WHAT IS REQUIRED. The answer is to be the full listing, unchanged in every line.
== Segment start ==
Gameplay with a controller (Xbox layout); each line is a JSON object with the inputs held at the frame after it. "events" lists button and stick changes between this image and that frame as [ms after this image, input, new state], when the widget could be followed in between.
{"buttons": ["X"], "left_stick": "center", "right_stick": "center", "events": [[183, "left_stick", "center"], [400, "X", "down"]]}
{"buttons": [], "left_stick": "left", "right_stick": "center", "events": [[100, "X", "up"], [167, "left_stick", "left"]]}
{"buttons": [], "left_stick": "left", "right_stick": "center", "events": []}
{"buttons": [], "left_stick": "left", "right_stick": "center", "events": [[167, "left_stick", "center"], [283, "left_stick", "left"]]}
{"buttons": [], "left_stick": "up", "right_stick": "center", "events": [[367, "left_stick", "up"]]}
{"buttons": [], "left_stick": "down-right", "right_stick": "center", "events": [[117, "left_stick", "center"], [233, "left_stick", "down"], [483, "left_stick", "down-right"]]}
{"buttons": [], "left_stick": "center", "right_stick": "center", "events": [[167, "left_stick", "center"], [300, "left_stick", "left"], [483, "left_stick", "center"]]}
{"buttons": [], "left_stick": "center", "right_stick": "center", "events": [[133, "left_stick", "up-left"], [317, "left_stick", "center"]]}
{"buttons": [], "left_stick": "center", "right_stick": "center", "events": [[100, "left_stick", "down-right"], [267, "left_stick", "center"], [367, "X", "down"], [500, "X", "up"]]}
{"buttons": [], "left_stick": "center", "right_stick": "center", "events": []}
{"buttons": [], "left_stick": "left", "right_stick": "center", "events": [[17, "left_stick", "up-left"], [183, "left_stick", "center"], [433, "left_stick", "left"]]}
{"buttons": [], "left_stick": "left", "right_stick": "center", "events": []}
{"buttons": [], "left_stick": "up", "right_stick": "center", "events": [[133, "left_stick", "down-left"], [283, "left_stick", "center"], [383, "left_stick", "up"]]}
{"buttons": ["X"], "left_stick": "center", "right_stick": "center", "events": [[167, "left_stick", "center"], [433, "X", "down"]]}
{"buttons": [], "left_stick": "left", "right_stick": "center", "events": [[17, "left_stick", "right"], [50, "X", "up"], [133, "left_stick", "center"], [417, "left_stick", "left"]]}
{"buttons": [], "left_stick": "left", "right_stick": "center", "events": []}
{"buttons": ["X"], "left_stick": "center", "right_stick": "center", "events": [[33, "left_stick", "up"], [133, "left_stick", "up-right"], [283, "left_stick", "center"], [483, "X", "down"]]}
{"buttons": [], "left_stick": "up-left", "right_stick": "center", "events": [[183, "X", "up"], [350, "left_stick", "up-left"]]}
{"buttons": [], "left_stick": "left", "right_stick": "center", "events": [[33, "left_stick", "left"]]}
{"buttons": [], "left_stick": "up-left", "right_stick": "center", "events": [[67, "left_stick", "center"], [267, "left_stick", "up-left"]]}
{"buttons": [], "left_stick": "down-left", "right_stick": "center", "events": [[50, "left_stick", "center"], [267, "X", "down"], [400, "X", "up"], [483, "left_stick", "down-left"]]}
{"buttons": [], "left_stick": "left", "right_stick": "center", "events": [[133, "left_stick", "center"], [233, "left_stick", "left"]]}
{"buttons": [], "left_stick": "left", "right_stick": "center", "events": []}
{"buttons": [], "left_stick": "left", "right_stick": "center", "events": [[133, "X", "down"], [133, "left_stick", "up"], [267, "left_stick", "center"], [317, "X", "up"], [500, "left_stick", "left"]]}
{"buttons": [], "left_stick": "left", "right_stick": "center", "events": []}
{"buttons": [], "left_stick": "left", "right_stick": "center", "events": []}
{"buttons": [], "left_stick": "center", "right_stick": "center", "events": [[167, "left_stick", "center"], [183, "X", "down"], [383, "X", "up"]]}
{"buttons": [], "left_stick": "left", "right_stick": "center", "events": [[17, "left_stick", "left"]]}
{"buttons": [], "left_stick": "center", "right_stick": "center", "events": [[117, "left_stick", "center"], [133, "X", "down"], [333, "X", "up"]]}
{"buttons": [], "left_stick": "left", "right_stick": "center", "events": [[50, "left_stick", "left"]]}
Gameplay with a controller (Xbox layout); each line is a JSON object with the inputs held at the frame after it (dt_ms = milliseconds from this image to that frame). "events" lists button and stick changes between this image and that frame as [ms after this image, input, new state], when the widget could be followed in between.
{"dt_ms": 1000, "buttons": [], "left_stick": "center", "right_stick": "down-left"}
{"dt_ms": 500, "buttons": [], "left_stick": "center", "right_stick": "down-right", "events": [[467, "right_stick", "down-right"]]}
== Segment end ==
OUTPUT OF THE EXERCISE.
Gameplay with a controller (Xbox layout); each line is a JSON object with the inputs held at the frame after it. "events" lists button and stick changes between this image and that frame as [ms after this image, input, new state], when the widget could be followed in between.
{"buttons": ["X"], "left_stick": "center", "right_stick": "center", "events": [[183, "left_stick", "center"], [400, "X", "down"]]}
{"buttons": [], "left_stick": "left", "right_stick": "center", "events": [[100, "X", "up"], [167, "left_stick", "left"]]}
{"buttons": [], "left_stick": "left", "right_stick": "center", "events": []}
{"buttons": [], "left_stick": "left", "right_stick": "center", "events": [[167, "left_stick", "center"], [283, "left_stick", "left"]]}
{"buttons": [], "left_stick": "up", "right_stick": "center", "events": [[367, "left_stick", "up"]]}
{"buttons": [], "left_stick": "down-right", "right_stick": "center", "events": [[117, "left_stick", "center"], [233, "left_stick", "down"], [483, "left_stick", "down-right"]]}
{"buttons": [], "left_stick": "center", "right_stick": "center", "events": [[167, "left_stick", "center"], [300, "left_stick", "left"], [483, "left_stick", "center"]]}
{"buttons": [], "left_stick": "center", "right_stick": "center", "events": [[133, "left_stick", "up-left"], [317, "left_stick", "center"]]}
{"buttons": [], "left_stick": "center", "right_stick": "center", "events": [[100, "left_stick", "down-right"], [267, "left_stick", "center"], [367, "X", "down"], [500, "X", "up"]]}
{"buttons": [], "left_stick": "center", "right_stick": "center", "events": []}
{"buttons": [], "left_stick": "left", "right_stick": "center", "events": [[17, "left_stick", "up-left"], [183, "left_stick", "center"], [433, "left_stick", "left"]]}
{"buttons": [], "left_stick": "left", "right_stick": "center", "events": []}
{"buttons": [], "left_stick": "up", "right_stick": "center", "events": [[133, "left_stick", "down-left"], [283, "left_stick", "center"], [383, "left_stick", "up"]]}
{"buttons": ["X"], "left_stick": "center", "right_stick": "center", "events": [[167, "left_stick", "center"], [433, "X", "down"]]}
{"buttons": [], "left_stick": "left", "right_stick": "center", "events": [[17, "left_stick", "right"], [50, "X", "up"], [133, "left_stick", "center"], [417, "left_stick", "left"]]}
{"buttons": [], "left_stick": "left", "right_stick": "center", "events": []}
{"buttons": ["X"], "left_stick": "center", "right_stick": "center", "events": [[33, "left_stick", "up"], [133, "left_stick", "up-right"], [283, "left_stick", "center"], [483, "X", "down"]]}
{"buttons": [], "left_stick": "up-left", "right_stick": "center", "events": [[183, "X", "up"], [350, "left_stick", "up-left"]]}
{"buttons": [], "left_stick": "left", "right_stick": "center", "events": [[33, "left_stick", "left"]]}
{"buttons": [], "left_stick": "up-left", "right_stick": "center", "events": [[67, "left_stick", "center"], [267, "left_stick", "up-left"]]}
{"buttons": [], "left_stick": "down-left", "right_stick": "center", "events": [[50, "left_stick", "center"], [267, "X", "down"], [400, "X", "up"], [483, "left_stick", "down-left"]]}
{"buttons": [], "left_stick": "left", "right_stick": "center", "events": [[133, "left_stick", "center"], [233, "left_stick", "left"]]}
{"buttons": [], "left_stick": "left", "right_stick": "center", "events": []}
{"buttons": [], "left_stick": "left", "right_stick": "center", "events": [[133, "X", "down"], [133, "left_stick", "up"], [267, "left_stick", "center"], [317, "X", "up"], [500, "left_stick", "left"]]}
{"buttons": [], "left_stick": "left", "right_stick": "center", "events": []}
{"buttons": [], "left_stick": "left", "right_stick": "center", "events": []}
{"buttons": [], "left_stick": "center", "right_stick": "center", "events": [[167, "left_stick", "center"], [183, "X", "down"], [383, "X", "up"]]}
{"buttons": [], "left_stick": "left", "right_stick": "center", "events": [[17, "left_stick", "left"]]}
{"buttons": [], "left_stick": "center", "right_stick": "center", "events": [[117, "left_stick", "center"], [133, "X", "down"], [333, "X", "up"]]}
{"buttons": [], "left_stick": "left", "right_stick": "center", "events": [[50, "left_stick", "left"]]}
Gameplay with a controller (Xbox layout); each line is a JSON object with the inputs held at the frame after it (dt_ms = milliseconds from this image to that frame). "events" lists button and stick changes between this image and that frame as [ms after this image, input, new state], when the widget could be followed in between.
{"dt_ms": 1000, "buttons": [], "left_stick": "center", "right_stick": "down-left"}
{"dt_ms": 500, "buttons": [], "left_stick": "center", "right_stick": "down-right", "events": [[467, "right_stick", "down-right"]]}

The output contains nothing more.